What a contrast from my own childhood, surrounded by grandparents, aunts, uncles, cousins, and my parents who had grown up together from childhood. There certainly was no shortage of relatives around for the holidays in those early years!


But now, here I am in the frozen arctic Midwest, far from home and family. If I let myself think about it too much, I could get sad about the fact that our holidays regularly consist of just our party of seven, plus one grandma. Sometimes we get Bill's sister and her husband and daughter, and the kids love it when we do. But mostly, we're on our own for making and celebrating family traditions.



And you know what? It's all good. I could get all lonely, blue, and sad about our little party of seven--but when I start going down that path, I just put that out of my head. Our own little family has plenty of traditions of our own, and we're making memories that will be every bit as special to my kids as mine are to me. My kids, after all, aren't comparing our Christmases to the ones I had forty years ago in Texas. Ours are all they've got; and to me it seems that things are pretty awesome around here. To tell you the truth, this year things have been especially beautiful and--hard to say this but--perfect.


I think, when it comes to relatives, that we each have to just make the best of whatever hand we've been dealt. I never would have imagined that my kids would have such a shortage of grandparents, or that I'd live so far off on my own, but that's the way God has set it up, and what else can I do but be thankful and happy? What a miracle, after all, that our party of seven is intact! I think losing my dad when I was 18 has helped me not to take the family I have for granted. I
know it makes me more aware that each day we have together is precious.

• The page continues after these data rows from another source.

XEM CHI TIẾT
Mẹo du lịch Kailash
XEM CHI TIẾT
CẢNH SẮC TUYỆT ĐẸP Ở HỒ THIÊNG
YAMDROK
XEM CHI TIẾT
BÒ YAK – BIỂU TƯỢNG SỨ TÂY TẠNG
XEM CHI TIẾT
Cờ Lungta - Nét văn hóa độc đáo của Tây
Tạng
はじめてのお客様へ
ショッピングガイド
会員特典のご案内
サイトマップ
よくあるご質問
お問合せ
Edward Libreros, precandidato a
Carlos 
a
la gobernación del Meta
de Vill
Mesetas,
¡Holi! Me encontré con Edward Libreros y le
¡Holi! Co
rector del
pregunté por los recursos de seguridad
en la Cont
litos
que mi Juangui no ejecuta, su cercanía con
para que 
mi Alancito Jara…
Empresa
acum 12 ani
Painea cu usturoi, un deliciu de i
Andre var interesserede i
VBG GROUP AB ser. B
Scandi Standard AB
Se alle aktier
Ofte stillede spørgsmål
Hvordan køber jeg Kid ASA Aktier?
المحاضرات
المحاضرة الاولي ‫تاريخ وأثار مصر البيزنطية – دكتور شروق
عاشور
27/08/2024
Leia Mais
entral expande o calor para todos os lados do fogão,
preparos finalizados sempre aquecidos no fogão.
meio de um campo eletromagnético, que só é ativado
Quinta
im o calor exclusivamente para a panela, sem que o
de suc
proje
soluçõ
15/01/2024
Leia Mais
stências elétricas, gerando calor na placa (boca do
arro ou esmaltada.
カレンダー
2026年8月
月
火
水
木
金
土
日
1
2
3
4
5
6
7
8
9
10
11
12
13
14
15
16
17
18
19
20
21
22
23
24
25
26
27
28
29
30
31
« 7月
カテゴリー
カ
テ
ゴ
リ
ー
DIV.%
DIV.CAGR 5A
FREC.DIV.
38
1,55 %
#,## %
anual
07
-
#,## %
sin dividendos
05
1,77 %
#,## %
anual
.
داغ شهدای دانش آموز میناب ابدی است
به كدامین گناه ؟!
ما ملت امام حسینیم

Sometimes I do dream of having a houseful of extended family for Christmas. Maybe someday we'll move back to Texas and that will be so. But this year, for the first time, I began to foresee a day in the future when I'll surely have that houseful of family. It will come in another decade or two (aka the blink of an eye), when
I'm the grandma, and my house is full of the next generation. And isn't carrying things on to the next generation what family traditions are really all about?